#### What to produce
Copy each of the rows below word for word, changing nothing.

=== Records to use ===

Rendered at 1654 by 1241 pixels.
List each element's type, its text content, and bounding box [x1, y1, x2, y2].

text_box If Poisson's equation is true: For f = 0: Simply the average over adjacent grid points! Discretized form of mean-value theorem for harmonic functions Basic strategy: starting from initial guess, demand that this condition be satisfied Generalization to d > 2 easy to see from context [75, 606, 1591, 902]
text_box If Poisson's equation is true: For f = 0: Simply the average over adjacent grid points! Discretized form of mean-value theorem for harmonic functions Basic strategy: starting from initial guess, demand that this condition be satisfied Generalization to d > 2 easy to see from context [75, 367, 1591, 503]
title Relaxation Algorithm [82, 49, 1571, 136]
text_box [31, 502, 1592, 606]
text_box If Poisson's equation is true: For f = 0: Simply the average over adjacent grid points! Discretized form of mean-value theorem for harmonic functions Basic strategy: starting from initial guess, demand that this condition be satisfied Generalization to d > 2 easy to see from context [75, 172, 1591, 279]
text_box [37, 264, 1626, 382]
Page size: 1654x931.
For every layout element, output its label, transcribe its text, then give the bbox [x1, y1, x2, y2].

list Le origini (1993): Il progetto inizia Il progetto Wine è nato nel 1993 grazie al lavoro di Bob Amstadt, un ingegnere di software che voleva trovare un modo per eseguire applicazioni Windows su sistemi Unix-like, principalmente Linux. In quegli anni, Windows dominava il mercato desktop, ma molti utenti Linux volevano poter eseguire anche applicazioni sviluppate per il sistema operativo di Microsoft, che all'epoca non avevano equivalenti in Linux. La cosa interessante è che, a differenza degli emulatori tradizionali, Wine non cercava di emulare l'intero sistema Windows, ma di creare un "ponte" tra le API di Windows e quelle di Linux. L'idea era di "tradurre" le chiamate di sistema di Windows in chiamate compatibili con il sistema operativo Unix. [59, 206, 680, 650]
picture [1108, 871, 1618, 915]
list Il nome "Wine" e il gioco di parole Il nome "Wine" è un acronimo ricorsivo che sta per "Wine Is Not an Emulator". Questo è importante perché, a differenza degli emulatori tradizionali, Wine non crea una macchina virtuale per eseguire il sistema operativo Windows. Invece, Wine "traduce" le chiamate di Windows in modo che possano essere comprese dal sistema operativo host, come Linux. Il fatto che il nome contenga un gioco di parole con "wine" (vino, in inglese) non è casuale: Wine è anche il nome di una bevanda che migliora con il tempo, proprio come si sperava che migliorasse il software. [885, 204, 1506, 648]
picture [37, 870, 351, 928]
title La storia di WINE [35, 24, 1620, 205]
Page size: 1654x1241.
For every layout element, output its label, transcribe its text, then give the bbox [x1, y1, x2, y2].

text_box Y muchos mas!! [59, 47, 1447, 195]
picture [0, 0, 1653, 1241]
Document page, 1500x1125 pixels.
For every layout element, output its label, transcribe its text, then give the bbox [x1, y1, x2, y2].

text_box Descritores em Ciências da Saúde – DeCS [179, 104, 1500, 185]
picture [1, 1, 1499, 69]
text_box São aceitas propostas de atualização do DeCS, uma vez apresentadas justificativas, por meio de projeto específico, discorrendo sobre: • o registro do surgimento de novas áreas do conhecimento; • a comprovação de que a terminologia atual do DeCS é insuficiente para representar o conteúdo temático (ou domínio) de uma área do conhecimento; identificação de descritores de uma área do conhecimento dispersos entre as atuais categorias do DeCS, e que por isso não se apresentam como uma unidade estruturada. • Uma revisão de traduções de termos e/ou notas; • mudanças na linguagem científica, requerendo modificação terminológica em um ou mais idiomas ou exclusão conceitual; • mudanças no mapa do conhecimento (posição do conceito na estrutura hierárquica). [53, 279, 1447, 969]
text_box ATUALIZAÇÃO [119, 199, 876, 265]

===

#### Output below
Rendered at 1654 by 1241 pixels.
List each element's type, its text content, and bounding box [x1, y1, x2, y2].

text_box If Poisson's equation is true: For f = 0: Simply the average over adjacent grid points! Discretized form of mean-value theorem for harmonic functions Basic strategy: starting from initial guess, demand that this condition be satisfied Generalization to d > 2 easy to see from context [75, 606, 1591, 902]
text_box If Poisson's equation is true: For f = 0: Simply the average over adjacent grid points! Discretized form of mean-value theorem for harmonic functions Basic strategy: starting from initial guess, demand that this condition be satisfied Generalization to d > 2 easy to see from context [75, 367, 1591, 503]
title Relaxation Algorithm [82, 49, 1571, 136]
text_box [31, 502, 1592, 606]
text_box If Poisson's equation is true: For f = 0: Simply the average over adjacent grid points! Discretized form of mean-value theorem for harmonic functions Basic strategy: starting from initial guess, demand that this condition be satisfied Generalization to d > 2 easy to see from context [75, 172, 1591, 279]
text_box [37, 264, 1626, 382]
Page size: 1654x931.
For every layout element, output its label, transcribe its text, then give the bbox [x1, y1, x2, y2].

list Le origini (1993): Il progetto inizia Il progetto Wine è nato nel 1993 grazie al lavoro di Bob Amstadt, un ingegnere di software che voleva trovare un modo per eseguire applicazioni Windows su sistemi Unix-like, principalmente Linux. In quegli anni, Windows dominava il mercato desktop, ma molti utenti Linux volevano poter eseguire anche applicazioni sviluppate per il sistema operativo di Microsoft, che all'epoca non avevano equivalenti in Linux. La cosa interessante è che, a differenza degli emulatori tradizionali, Wine non cercava di emulare l'intero sistema Windows, ma di creare un "ponte" tra le API di Windows e quelle di Linux. L'idea era di "tradurre" le chiamate di sistema di Windows in chiamate compatibili con il sistema operativo Unix. [59, 206, 680, 650]
picture [1108, 871, 1618, 915]
list Il nome "Wine" e il gioco di parole Il nome "Wine" è un acronimo ricorsivo che sta per "Wine Is Not an Emulator". Questo è importante perché, a differenza degli emulatori tradizionali, Wine non crea una macchina virtuale per eseguire il sistema operativo Windows. Invece, Wine "traduce" le chiamate di Windows in modo che possano essere comprese dal sistema operativo host, come Linux. Il fatto che il nome contenga un gioco di parole con "wine" (vino, in inglese) non è casuale: Wine è anche il nome di una bevanda che migliora con il tempo, proprio come si sperava che migliorasse il software. [885, 204, 1506, 648]
picture [37, 870, 351, 928]
title La storia di WINE [35, 24, 1620, 205]
Page size: 1654x1241.
For every layout element, output its label, transcribe its text, then give the bbox [x1, y1, x2, y2].

text_box Y muchos mas!! [59, 47, 1447, 195]
picture [0, 0, 1653, 1241]
Document page, 1500x1125 pixels.
For every layout element, output its label, transcribe its text, then give the bbox [x1, y1, x2, y2].

text_box Descritores em Ciências da Saúde – DeCS [179, 104, 1500, 185]
picture [1, 1, 1499, 69]
text_box São aceitas propostas de atualização do DeCS, uma vez apresentadas justificativas, por meio de projeto específico, discorrendo sobre: • o registro do surgimento de novas áreas do conhecimento; • a comprovação de que a terminologia atual do DeCS é insuficiente para representar o conteúdo temático (ou domínio) de uma área do conhecimento; identificação de descritores de uma área do conhecimento dispersos entre as atuais categorias do DeCS, e que por isso não se apresentam como uma unidade estruturada. • Uma revisão de traduções de termos e/ou notas; • mudanças na linguagem científica, requerendo modificação terminológica em um ou mais idiomas ou exclusão conceitual; • mudanças no mapa do conhecimento (posição do conceito na estrutura hierárquica). [53, 279, 1447, 969]
text_box ATUALIZAÇÃO [119, 199, 876, 265]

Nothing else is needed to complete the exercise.